=== Fragmento de origen ===

El pasado martes, desde Madrid, el canciller chileno Alfredo Moreno manifestaba públicamente su convencimiento de que la Corte de La Haya zanjaría a favor de Chile el diferendo marítimo que nos separa con ese país. Sin duda se trataba de una velada respuesta a los temores manifestados días antes en la prensa mapochina ante la inminencia de un posible resultado adverso a los intereses de ese país.
En efecto, no bien conocida la fecha de las audiencias en La Haya, desde el sur se dejaban oír voces que llamaban al “realismo” frente a un desenlace previsiblemente desfavorable a sus intereses. “… pese a que tenemos una confianza total en nuestras razones jurídicas, políticas, económicas, no podemos comprometernos por los 12 jueces que van a fallar esto” exclamaba el periodista Rodríguez Elizondo, como quien lamenta la escasez de jueces chilenos en la Corte (en realidad no son doce sino quince los jueces, a los que hay que agregarles los dos ad hoc designados por las partes). Otro diario titulaba: “Perú avanza instalando imagen de Chile como “mal vecino” en círculos de La Haya”, el artículo refiere que la estrategia de Chile ha fallado en el plano del “cabildeo”, que ese diario considera indispensable, pues afirma que los jueces de la Corte “emiten más que un voto estrictamente jurídico, un voto con fuerte componente político” y agrega que “el problema… es que Chile se ampara en una argumentación meramente legal para defender su tesis ante el Perú.” Días después, el influyente periodista Tomás Mosciatti, lanzaba un patético mensaje a través de las ondas de radio Bio-Bio:
“Una ola de inquietud en estos instantes esta inundando al equipo jurídico chileno, se han desatado las inseguridades, el asunto no está bien, públicamente se dice que está bien, pero los nervios comienzan a aflorar… Nuestro Agente (sic), Juan Martabit, es un diplomático de carrera, un diplomático competente y un diplomático que a estas alturas está desesperado… no estamos bien en el litigio con Perú… y si seguimos así, el próximo año cuando se dicte sentencia posiblemente nos encontremos con una sorpresa desagradable”.

=== Datos proporcionados ===
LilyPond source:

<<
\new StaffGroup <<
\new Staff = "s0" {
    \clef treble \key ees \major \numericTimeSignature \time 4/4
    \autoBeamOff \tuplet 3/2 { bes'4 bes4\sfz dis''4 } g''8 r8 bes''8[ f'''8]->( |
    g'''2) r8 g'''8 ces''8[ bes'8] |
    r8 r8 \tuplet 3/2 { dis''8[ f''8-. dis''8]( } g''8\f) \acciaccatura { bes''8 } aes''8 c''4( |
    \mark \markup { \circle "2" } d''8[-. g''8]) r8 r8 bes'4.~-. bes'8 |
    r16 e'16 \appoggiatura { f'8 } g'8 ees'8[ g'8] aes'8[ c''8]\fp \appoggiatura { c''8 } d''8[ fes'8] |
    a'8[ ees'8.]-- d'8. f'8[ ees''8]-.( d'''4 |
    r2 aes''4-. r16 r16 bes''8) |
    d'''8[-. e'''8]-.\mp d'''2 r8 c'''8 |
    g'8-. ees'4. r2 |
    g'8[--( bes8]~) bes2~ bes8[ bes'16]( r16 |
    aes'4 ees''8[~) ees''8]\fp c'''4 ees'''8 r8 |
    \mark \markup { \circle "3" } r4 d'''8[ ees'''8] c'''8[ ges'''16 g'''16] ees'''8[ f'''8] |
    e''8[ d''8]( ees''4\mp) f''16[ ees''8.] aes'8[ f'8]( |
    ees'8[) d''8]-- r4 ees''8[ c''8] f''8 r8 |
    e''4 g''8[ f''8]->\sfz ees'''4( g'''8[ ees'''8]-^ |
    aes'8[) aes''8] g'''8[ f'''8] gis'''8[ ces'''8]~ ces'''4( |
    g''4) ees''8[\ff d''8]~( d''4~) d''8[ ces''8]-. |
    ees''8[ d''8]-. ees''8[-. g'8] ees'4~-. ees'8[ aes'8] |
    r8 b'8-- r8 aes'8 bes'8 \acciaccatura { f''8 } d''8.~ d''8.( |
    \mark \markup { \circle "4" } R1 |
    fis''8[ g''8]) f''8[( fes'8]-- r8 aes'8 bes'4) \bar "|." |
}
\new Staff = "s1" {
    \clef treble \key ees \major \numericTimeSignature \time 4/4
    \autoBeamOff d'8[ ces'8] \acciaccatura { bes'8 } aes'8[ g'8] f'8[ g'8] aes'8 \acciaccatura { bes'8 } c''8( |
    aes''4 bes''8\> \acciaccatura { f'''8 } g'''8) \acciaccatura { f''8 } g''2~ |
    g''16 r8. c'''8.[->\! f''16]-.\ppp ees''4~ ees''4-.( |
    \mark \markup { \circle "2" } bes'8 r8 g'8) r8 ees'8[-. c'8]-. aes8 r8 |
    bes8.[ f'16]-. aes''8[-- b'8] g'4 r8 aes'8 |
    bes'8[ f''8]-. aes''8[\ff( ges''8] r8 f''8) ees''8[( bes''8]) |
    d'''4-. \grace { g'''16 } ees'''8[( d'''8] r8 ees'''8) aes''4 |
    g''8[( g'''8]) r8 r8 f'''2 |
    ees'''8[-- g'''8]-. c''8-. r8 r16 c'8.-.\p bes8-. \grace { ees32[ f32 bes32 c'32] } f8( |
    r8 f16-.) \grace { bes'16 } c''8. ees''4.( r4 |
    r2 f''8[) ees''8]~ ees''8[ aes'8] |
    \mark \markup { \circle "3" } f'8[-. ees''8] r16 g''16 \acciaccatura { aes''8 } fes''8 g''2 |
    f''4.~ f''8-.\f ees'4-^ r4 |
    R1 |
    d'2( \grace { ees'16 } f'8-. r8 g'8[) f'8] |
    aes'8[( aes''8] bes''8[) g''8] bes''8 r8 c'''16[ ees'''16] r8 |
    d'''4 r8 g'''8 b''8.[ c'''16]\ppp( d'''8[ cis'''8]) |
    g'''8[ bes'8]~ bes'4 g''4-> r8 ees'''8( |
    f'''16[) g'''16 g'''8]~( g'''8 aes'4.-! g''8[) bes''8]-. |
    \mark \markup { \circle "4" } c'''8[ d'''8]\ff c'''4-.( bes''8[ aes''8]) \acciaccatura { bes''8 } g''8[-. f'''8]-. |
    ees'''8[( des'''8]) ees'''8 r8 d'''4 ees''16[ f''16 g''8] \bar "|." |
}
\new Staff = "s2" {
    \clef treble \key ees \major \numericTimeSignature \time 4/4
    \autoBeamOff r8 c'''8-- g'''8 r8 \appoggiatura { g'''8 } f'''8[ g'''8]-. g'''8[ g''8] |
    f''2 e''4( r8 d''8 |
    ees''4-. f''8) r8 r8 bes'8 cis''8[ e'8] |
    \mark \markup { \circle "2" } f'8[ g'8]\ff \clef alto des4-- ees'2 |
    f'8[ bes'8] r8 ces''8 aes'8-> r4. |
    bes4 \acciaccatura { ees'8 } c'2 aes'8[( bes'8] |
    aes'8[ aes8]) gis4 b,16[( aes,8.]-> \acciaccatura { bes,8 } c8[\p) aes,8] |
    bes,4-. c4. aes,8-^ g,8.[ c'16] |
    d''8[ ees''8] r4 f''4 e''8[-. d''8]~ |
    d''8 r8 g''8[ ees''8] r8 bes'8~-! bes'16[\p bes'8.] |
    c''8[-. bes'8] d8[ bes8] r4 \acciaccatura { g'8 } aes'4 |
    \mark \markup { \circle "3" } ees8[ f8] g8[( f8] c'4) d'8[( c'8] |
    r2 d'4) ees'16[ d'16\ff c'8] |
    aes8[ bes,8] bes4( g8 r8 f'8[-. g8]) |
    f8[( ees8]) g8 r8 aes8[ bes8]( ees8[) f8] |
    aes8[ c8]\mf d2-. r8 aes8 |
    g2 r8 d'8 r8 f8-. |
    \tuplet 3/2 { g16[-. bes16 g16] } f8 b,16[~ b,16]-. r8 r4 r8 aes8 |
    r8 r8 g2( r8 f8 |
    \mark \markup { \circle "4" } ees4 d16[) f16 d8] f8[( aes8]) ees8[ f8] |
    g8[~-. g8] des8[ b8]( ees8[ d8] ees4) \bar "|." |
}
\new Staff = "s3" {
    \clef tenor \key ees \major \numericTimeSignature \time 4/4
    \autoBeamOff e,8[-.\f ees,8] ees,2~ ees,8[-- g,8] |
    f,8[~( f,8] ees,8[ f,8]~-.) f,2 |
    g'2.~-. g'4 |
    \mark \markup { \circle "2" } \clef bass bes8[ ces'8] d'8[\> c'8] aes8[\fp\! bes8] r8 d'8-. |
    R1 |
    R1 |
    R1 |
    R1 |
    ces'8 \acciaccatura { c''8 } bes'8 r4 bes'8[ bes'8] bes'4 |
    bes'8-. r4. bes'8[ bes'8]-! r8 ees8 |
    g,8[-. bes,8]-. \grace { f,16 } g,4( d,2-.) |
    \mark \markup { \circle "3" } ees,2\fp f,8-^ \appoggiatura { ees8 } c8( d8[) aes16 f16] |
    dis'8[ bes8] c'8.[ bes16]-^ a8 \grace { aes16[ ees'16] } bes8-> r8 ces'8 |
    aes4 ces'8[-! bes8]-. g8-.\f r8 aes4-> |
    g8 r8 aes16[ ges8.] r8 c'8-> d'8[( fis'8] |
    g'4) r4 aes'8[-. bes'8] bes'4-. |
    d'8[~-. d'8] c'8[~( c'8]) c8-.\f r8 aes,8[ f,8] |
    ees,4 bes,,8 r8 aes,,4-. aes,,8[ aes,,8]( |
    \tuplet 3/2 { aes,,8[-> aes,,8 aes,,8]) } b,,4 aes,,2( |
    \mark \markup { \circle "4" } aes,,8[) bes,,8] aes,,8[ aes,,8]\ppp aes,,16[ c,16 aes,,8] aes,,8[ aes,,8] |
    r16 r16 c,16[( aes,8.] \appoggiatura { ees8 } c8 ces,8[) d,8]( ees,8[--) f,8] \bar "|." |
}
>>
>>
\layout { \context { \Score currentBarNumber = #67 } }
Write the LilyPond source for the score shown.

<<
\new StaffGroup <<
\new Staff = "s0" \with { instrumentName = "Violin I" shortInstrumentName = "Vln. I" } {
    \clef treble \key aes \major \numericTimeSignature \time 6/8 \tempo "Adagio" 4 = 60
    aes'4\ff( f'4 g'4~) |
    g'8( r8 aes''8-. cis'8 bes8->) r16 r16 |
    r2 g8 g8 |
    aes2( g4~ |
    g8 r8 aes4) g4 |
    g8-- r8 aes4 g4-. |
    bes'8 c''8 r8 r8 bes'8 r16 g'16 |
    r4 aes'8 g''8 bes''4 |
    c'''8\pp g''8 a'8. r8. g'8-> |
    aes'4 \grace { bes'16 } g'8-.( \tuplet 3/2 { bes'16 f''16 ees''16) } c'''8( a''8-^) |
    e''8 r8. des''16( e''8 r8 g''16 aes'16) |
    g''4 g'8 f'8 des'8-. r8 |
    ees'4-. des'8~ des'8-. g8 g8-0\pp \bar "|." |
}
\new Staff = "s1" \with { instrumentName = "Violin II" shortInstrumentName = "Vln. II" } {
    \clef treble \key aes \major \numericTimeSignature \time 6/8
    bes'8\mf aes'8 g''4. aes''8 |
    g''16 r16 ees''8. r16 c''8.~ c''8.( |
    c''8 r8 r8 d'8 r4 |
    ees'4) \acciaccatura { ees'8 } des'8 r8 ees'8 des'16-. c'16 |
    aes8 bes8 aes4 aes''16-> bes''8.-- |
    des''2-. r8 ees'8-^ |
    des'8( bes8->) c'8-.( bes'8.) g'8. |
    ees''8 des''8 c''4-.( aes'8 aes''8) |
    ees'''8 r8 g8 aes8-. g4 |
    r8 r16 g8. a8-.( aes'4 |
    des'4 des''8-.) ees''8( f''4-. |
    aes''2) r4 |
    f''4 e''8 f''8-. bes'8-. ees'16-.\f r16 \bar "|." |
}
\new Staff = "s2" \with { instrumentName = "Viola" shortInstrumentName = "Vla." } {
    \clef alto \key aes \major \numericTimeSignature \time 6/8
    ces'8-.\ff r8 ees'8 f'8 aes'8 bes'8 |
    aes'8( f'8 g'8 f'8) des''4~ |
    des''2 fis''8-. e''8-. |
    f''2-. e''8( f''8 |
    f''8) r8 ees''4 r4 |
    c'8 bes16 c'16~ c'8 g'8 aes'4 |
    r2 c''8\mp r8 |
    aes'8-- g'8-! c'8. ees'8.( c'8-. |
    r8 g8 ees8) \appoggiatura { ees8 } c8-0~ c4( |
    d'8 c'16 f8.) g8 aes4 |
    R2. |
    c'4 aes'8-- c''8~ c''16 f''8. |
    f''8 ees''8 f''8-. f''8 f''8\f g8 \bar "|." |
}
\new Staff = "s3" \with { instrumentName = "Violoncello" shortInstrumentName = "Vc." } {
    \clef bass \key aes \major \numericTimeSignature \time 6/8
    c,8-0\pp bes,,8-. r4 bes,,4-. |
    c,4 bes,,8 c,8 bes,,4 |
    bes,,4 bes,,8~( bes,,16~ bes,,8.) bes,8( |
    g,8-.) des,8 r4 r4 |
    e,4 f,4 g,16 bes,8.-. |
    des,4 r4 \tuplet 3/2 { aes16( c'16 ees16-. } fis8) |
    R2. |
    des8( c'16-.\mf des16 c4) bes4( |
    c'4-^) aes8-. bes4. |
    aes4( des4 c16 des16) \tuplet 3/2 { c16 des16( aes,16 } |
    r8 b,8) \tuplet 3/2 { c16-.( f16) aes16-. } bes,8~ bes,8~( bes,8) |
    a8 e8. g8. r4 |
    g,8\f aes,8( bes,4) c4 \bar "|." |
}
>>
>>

=== Descripción del ejercicio ===
Por favor, vuelve a escribir completo y sin ningún cambio el fragmento sobre el diferendo marítimo entre Chile y Perú.

=== La solución ===
El pasado martes, desde Madrid, el canciller chileno Alfredo Moreno manifestaba públicamente su convencimiento de que la Corte de La Haya zanjaría a favor de Chile el diferendo marítimo que nos separa con ese país. Sin duda se trataba de una velada respuesta a los temores manifestados días antes en la prensa mapochina ante la inminencia de un posible resultado adverso a los intereses de ese país.
En efecto, no bien conocida la fecha de las audiencias en La Haya, desde el sur se dejaban oír voces que llamaban al “realismo” frente a un desenlace previsiblemente desfavorable a sus intereses. “… pese a que tenemos una confianza total en nuestras razones jurídicas, políticas, económicas, no podemos comprometernos por los 12 jueces que van a fallar esto” exclamaba el periodista Rodríguez Elizondo, como quien lamenta la escasez de jueces chilenos en la Corte (en realidad no son doce sino quince los jueces, a los que hay que agregarles los dos ad hoc designados por las partes). Otro diario titulaba: “Perú avanza instalando imagen de Chile como “mal vecino” en círculos de La Haya”, el artículo refiere que la estrategia de Chile ha fallado en el plano del “cabildeo”, que ese diario considera indispensable, pues afirma que los jueces de la Corte “emiten más que un voto estrictamente jurídico, un voto con fuerte componente político” y agrega que “el problema… es que Chile se ampara en una argumentación meramente legal para defender su tesis ante el Perú.” Días después, el influyente periodista Tomás Mosciatti, lanzaba un patético mensaje a través de las ondas de radio Bio-Bio:
“Una ola de inquietud en estos instantes esta inundando al equipo jurídico chileno, se han desatado las inseguridades, el asunto no está bien, públicamente se dice que está bien, pero los nervios comienzan a aflorar… Nuestro Agente (sic), Juan Martabit, es un diplomático de carrera, un diplomático competente y un diplomático que a estas alturas está desesperado… no estamos bien en el litigio con Perú… y si seguimos así, el próximo año cuando se dicte sentencia posiblemente nos encontremos con una sorpresa desagradable”.